**TASK PROMPT:** Set down, please, exactly the lines below that run from the line with "Gigante da Beira-Rio" to the line with "onde marcamos 85 gols (média de 1,37 gols por", both lines included.

**DATA EXCERPTS:**
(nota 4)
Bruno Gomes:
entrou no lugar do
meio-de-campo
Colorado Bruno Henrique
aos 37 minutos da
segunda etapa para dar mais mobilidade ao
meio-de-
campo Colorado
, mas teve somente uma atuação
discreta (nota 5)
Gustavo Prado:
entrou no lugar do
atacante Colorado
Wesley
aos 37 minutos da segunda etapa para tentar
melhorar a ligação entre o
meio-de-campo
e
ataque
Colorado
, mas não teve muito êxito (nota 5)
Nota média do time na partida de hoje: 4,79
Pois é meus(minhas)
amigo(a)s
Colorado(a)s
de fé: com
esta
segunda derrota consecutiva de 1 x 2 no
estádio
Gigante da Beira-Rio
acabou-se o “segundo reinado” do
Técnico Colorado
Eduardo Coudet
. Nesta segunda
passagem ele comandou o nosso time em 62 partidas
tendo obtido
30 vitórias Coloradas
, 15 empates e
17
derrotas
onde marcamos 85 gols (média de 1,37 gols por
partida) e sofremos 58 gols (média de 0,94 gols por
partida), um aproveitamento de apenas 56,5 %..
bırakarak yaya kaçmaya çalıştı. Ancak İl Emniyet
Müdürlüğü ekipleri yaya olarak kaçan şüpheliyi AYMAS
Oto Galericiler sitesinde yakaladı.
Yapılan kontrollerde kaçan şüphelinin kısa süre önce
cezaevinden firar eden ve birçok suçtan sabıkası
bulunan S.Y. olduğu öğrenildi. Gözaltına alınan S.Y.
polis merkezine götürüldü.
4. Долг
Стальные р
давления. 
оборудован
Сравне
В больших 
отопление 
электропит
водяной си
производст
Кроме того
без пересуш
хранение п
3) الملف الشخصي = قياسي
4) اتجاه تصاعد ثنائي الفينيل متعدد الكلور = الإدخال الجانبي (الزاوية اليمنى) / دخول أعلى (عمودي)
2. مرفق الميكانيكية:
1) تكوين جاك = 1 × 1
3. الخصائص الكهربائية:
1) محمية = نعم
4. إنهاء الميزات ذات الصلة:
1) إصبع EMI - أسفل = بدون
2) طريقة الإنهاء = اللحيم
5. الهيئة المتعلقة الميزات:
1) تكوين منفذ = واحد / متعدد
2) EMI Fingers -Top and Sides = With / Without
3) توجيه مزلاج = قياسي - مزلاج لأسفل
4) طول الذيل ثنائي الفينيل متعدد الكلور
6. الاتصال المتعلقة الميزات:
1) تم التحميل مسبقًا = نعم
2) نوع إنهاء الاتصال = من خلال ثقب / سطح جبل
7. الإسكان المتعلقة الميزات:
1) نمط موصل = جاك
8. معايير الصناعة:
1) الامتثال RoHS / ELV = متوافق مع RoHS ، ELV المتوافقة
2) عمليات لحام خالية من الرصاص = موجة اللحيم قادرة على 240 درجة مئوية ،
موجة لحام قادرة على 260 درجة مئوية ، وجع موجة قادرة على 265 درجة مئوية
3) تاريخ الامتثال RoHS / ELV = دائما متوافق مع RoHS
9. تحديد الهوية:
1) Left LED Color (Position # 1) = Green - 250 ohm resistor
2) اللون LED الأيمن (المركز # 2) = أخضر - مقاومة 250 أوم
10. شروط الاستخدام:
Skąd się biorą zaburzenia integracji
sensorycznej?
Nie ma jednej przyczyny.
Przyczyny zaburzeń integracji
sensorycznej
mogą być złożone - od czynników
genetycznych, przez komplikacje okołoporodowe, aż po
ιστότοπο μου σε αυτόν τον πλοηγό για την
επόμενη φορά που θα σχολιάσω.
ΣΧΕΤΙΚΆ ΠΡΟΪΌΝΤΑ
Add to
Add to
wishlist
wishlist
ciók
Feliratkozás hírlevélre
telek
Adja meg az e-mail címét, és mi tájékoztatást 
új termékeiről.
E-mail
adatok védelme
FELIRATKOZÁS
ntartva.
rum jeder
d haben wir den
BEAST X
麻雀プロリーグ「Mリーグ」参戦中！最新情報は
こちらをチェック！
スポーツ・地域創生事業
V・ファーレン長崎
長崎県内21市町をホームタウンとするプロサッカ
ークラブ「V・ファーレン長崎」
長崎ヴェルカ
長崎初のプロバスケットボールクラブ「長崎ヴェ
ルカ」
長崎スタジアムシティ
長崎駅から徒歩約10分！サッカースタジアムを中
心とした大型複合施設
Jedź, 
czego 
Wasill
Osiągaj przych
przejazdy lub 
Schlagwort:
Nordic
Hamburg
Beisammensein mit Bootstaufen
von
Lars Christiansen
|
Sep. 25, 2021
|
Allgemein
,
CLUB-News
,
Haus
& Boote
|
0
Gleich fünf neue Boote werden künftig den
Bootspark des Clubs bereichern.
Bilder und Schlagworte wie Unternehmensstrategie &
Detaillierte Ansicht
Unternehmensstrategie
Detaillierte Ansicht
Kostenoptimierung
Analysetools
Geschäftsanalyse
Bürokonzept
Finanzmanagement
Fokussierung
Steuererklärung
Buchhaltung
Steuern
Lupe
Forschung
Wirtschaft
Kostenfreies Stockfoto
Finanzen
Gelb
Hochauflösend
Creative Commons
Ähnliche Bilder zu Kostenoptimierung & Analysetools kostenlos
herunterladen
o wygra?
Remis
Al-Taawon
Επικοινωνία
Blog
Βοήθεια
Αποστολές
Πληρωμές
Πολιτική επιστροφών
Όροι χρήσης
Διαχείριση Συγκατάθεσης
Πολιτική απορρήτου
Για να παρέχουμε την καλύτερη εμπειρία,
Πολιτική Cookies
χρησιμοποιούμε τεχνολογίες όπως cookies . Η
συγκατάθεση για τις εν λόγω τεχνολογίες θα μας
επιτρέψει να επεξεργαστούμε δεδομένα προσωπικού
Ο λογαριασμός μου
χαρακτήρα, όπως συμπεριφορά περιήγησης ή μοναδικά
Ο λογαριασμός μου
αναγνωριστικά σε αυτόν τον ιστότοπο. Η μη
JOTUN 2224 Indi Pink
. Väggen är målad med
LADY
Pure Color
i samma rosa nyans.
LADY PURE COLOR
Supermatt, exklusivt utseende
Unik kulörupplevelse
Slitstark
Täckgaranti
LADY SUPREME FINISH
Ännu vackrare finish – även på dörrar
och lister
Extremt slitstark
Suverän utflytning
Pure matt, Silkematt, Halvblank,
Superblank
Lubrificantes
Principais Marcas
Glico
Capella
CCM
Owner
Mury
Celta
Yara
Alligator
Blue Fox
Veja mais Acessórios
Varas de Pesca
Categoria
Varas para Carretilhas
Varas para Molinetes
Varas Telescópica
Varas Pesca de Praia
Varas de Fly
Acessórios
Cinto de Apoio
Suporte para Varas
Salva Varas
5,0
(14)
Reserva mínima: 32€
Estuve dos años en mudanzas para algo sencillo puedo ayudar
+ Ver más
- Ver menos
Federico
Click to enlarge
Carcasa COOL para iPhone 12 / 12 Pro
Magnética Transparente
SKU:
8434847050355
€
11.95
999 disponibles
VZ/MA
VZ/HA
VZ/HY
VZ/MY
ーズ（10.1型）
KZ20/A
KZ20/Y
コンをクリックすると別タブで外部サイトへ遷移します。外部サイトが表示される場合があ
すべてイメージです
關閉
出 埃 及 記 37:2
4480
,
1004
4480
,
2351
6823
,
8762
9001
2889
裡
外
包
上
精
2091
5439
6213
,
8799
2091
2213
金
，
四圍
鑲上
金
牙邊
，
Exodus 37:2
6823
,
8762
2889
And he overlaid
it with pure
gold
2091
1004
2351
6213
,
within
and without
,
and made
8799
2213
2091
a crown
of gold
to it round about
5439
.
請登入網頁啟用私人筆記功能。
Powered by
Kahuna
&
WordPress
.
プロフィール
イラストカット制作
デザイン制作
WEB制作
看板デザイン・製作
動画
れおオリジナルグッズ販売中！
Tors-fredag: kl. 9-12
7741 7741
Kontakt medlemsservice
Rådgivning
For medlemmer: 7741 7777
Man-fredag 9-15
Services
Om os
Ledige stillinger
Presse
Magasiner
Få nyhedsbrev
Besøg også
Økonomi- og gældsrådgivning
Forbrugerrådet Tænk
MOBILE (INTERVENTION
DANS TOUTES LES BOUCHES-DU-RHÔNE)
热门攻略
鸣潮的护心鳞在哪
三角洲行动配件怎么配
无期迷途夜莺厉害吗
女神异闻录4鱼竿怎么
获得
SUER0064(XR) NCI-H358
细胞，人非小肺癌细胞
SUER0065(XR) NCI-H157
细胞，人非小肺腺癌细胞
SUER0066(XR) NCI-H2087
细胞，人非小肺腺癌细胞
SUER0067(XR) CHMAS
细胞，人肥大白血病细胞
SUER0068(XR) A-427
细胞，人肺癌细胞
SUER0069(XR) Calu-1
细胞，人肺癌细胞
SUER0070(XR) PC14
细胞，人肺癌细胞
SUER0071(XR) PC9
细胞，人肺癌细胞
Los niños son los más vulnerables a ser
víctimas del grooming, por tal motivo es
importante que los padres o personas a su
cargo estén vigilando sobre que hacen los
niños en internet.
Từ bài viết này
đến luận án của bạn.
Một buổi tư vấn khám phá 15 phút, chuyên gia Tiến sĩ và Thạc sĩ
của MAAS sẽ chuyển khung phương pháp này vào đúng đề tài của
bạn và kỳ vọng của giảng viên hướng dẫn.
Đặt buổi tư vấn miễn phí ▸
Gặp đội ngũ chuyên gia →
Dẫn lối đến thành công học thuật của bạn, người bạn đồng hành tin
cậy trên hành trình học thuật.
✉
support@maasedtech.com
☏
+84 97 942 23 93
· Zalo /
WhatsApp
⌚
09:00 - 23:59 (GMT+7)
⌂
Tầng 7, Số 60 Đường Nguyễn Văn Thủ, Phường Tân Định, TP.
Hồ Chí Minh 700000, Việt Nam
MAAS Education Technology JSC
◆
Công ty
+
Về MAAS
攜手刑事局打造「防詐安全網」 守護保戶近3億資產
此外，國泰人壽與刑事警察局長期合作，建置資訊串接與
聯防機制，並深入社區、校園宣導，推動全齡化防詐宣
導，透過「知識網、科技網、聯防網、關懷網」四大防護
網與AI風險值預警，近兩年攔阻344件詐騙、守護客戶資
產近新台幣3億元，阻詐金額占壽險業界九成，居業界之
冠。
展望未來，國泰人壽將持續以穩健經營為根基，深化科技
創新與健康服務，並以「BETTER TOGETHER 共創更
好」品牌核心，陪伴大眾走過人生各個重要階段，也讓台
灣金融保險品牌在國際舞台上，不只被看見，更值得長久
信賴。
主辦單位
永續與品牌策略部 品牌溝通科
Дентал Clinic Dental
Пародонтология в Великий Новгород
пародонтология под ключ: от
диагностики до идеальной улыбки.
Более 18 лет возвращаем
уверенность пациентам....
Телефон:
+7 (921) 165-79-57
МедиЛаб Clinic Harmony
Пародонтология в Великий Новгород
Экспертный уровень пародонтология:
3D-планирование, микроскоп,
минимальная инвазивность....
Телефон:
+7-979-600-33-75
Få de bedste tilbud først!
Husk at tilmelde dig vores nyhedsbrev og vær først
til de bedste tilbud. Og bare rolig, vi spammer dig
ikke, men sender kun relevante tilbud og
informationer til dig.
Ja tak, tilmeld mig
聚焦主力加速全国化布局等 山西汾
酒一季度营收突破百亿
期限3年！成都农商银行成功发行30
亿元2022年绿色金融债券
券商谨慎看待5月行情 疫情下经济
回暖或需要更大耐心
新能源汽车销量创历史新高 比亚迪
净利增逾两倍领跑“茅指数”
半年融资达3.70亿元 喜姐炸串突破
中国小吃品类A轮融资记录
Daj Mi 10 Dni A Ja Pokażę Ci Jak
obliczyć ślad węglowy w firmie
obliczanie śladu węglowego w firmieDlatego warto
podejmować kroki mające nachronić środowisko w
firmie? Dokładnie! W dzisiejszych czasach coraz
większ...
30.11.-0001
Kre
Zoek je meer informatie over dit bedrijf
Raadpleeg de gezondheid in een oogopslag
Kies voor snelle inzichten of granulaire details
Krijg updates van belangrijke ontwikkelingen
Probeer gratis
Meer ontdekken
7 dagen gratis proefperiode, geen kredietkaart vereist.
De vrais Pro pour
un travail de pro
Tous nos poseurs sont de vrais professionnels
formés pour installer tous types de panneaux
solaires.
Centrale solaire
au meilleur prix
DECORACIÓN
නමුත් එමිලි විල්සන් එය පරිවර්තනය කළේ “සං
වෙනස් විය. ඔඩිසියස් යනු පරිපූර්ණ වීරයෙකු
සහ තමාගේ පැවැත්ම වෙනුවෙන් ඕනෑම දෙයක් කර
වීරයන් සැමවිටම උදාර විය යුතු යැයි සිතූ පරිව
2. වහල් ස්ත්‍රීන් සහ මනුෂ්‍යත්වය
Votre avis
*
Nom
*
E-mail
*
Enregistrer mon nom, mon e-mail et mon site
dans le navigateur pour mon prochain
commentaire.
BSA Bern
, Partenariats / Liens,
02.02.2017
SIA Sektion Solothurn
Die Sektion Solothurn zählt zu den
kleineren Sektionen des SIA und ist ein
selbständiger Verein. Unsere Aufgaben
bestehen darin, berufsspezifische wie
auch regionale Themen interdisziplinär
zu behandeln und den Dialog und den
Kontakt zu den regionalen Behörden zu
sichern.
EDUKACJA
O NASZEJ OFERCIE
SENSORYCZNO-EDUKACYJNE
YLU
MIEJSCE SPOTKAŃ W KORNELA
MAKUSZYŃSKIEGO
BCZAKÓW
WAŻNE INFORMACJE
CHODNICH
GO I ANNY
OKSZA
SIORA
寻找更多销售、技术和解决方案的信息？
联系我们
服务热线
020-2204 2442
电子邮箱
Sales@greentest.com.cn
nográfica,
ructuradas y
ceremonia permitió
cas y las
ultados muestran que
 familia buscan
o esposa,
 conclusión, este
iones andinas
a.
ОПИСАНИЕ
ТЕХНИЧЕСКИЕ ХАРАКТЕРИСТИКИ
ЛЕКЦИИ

**SOLVED PROBLEM:**
Gigante da Beira-Rio
acabou-se o “segundo reinado” do
Técnico Colorado
Eduardo Coudet
. Nesta segunda
passagem ele comandou o nosso time em 62 partidas
tendo obtido
30 vitórias Coloradas
, 15 empates e
17
derrotas
onde marcamos 85 gols (média de 1,37 gols por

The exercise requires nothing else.